Since we use the Actuator endpoint as a Kubernetes readinessProbe
this meant traffic was not sent to the application and it was not able to self-heal.
Comment From: snicoll
Thanks for the report. What version of Spring Boot are you using?
Comment From: chadlwilson
Hi @snicoll - 2.2.2.RELEASE
- and here's the relevant part of our dependency tree
+--- org.springframework.boot:spring-boot-starter-data-redis -> 2.2.2.RELEASE
| +--- org.springframework.boot:spring-boot-starter:2.2.2.RELEASE (*)
| +--- org.springframework.data:spring-data-redis:2.2.3.RELEASE
| | +--- org.springframework.data:spring-data-keyvalue:2.2.3.RELEASE
| | | +--- org.springframework.data:spring-data-commons:2.2.3.RELEASE (*)
| | | +--- org.springframework:spring-context:5.2.2.RELEASE (*)
| | | +--- org.springframework:spring-tx:5.2.2.RELEASE (*)
| | | \--- org.slf4j:slf4j-api:1.7.26 -> 1.7.29
| | +--- org.springframework:spring-tx:5.2.2.RELEASE (*)
| | +--- org.springframework:spring-oxm:5.2.2.RELEASE
| | | +--- org.springframework:spring-beans:5.2.2.RELEASE (*)
| | | \--- org.springframework:spring-core:5.2.2.RELEASE (*)
| | +--- org.springframework:spring-aop:5.2.2.RELEASE (*)
| | +--- org.springframework:spring-context-support:5.2.2.RELEASE
| | | +--- org.springframework:spring-beans:5.2.2.RELEASE (*)
| | | +--- org.springframework:spring-context:5.2.2.RELEASE (*)
| | | \--- org.springframework:spring-core:5.2.2.RELEASE (*)

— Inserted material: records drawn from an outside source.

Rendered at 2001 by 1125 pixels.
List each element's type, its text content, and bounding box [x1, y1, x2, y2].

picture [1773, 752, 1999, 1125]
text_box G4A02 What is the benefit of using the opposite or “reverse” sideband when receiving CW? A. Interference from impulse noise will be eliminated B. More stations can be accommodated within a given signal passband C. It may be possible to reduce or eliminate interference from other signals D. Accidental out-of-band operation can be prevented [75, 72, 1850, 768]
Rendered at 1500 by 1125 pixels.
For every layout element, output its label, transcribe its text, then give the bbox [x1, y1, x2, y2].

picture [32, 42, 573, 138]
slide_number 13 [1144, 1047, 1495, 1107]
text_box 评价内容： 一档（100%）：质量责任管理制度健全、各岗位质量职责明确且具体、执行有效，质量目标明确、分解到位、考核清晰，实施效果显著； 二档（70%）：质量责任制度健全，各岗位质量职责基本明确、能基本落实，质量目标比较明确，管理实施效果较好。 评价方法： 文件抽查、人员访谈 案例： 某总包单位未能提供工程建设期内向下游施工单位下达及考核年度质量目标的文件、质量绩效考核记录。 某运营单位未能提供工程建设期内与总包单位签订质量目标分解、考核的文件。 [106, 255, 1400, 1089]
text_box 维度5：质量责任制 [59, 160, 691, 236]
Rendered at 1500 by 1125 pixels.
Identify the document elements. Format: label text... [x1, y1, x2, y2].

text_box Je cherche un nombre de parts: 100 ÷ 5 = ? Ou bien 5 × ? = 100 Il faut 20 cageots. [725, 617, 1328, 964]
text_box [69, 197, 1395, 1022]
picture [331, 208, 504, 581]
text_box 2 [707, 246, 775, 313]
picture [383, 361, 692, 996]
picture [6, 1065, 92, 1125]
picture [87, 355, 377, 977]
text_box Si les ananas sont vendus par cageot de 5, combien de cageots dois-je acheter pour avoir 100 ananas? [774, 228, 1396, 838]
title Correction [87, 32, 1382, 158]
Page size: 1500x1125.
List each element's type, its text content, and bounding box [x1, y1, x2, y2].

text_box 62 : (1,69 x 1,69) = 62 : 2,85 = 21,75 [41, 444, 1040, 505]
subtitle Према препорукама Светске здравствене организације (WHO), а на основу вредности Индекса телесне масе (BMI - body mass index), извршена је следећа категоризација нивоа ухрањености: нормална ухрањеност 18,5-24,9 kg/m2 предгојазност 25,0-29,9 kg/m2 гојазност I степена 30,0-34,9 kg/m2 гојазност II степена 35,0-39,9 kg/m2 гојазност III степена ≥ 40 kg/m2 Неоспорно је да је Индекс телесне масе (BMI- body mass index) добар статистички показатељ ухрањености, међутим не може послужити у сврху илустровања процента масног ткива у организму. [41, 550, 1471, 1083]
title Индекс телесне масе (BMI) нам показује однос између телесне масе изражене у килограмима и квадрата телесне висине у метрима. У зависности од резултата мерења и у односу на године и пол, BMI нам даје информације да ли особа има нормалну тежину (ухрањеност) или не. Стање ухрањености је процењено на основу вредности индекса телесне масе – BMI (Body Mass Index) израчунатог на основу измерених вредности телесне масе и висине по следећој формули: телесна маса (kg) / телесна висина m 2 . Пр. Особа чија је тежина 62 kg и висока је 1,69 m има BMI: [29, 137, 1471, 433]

| | \--- org.slf4j:slf4j-api:1.7.26 -> 1.7.29
| \--- io.lettuce:lettuce-core:5.2.1.RELEASE
| +--- io.netty:netty-common:4.1.43.Final
| +--- io.netty:netty-handler:4.1.43.Final (*)
| +--- io.netty:netty-transport:4.1.43.Final (*)
| \--- io.projectreactor:reactor-core:3.3.0.RELEASE -> 3.3.1.RELEASE (*)
Also, if it helps for wider context; this is against the AWS ElastiCache Redis implementation. We noticed this problem after scheduling Redis maintenance/service updates in non-prod environments.
Comment From: snicoll
@chadlwilson unfortunately I can't reproduce the problem. To help us identify where the problem might come from, can you please share a small sample (zip or github repo) with instructions on how the problem can be reproduced?
Comment From: spring-projects-issues
If you would like us to look at this issue, please provide the requested information. If the information is not provided within the next 7 days this issue will be closed.
Comment From: chadlwilson
I've been struggling to reproduce this on a small sample with a local Redis. There are a lot of variables to eliminate which is a bit difficult without knowing all the underlying Spring Boot Actuator/Spring Data Redis/Lettuce magic. I'm thinking it's also possible that the issue lies with the way AWS ElasticCache behaves; and/or a particular state of pooled connections. :-/
Comment From: snicoll
Thanks for trying Chad. Perhaps @mp911de has an idea?
Comment From: chadlwilson
I might raise an issue on the Lettuce GitHub; since after looking through a lot of the code through Spring Boot and Spring Data Redis, it seems this behaviour is intended to be fully managed by the Lettuce ConnectionWatchdog
that handles reconnects of the single multiplexed connection.
It seems after reconnect it has left the StatefulRedisConnection
in an un-authenticated state so subsequent uses by the RedisHealthIndicator
fail.
Comment From: snicoll
That’s my feeling as well. Please hold on creating a duplicate to avoid efforts being spent in two places. I’ve pinged the lead of the lettuce driver so we should get additional feedback soon.
Comment From: mp911de
I tried to reproduce the issue without luck so far.
Lettuce attempts to reconnect using the initially provided password and the reconnect process does not report failures when the password changed during reconnects. If you can reproduce that issue in any environment, please raise the log level of io.lettuce.core.protocol
to DEBUG
or TRACE
(caution: creates lots of noise and performance drag on busy systems).
That issue isn't Spring Boot related, more likely it is Lettuce-related.
Comment From: snicoll
Thanks for the feedback. I am closing this issue now.
Please create an issue in the lettuce issue tracker if you manage to reproduce with the request logging information.